> **FRAGMENTO MOSTRADO**
────────────────────

Subimos  dos pisos  y,  ya enfrentado a la puerta de acceso a la vivienda,  cerrada  su  mirilla por donde tantas veces me vieron volver  del colegio maristeño  con mi pesada cartera a cuestas, es cuando  algo comienza a quebrantarse dentro de mí.

La vetusta vivienda —la casa se construyó en 1930— está a oscuras; tan solo se filtra una débil luciérnaga luminosa  por los ventanales  abiertos al patio en cuyos bajos bullía a diario  un gran  gentío en la recordada zapatería. Al abrirse   los grandes postigos se hace la luz. Mi  primera impresión al contemplar la geometría añorada de las sólidas y artísticas baldosas hidráulicas del largo pasillo —pista de despegue de todos mis vuelos—, es temblar levemente,  enmudecer, para comenzar a vivir lo ya vivido. Puedo ver   al abuelo Tobar llegar desde la fábrica de harinas,  en el crepúsculo azulenco  de la tarde jaenera,   recibido por un  ingente ajetreo  de los  moradores de la casa   que se afanaban en que su entrada  al hogar fuera placentera. Dejaba el sombrero en el  perchero,  junto a la entrada,  y se dirigía a la “habitación de en medio” para aposentarse en su sillón  favorito, blandiendo un cilíndrico  periódico ABC,  no sin  antes acariciarme levemente la cabeza y decirme con voz tierna:

—¿Ya te sabes los cabos de España sin dejarte alguno? — Y comenzaba a recitarlos, como cada atardecer, mientras yo atendía embobado su cantinela geográfica:  “Machichaco, Peñas, Finisterre, Trafalgar, Gata, Palos, la Nao…”

────────────────────

> **MATERIAL EXTRAÍDO**
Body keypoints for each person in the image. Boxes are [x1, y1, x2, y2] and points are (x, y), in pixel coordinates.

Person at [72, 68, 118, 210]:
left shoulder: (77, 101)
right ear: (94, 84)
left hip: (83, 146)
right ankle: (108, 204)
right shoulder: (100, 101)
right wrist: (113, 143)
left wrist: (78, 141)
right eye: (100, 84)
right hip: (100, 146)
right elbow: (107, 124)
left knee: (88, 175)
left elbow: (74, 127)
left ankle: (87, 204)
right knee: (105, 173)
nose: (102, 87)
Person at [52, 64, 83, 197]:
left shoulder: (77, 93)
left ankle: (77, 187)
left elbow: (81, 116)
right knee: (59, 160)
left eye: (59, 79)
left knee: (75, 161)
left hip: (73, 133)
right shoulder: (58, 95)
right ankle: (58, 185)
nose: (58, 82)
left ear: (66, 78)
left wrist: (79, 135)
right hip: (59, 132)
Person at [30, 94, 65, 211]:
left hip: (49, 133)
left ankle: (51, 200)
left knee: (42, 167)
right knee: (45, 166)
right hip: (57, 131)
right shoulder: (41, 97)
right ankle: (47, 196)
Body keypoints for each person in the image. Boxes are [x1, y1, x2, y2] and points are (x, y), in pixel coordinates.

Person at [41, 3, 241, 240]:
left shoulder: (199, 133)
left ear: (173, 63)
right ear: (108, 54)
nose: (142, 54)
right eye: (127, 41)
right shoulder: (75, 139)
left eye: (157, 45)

────────────────────

> **TAREAS**
a – Reproduce, por favor, la parte del fragmento mostrado que empieza con las palabras que contienen "Subimos  dos pisos  y,  ya" y termina con "dentro de mí.".
b – Según el fragmento mostrado, ¿con qué fin se afanaban los moradores de la casa cuando llegaba el abuelo Tobar? Explícalo en una a tres oraciones.

> **RESPUESTAS EN ORDEN**
a –
Subimos  dos pisos  y,  ya enfrentado a la puerta de acceso a la vivienda,  cerrada  su  mirilla por donde tantas veces me vieron volver  del colegio maristeño  con mi pesada cartera a cuestas, es cuando  algo comienza a quebrantarse dentro de mí.

b – Cuando el abuelo Tobar volvía de la fábrica de harinas al atardecer, los moradores de la casa lo recibían con un ingente ajetreo. Se afanaban para que su entrada al hogar fuera placentera.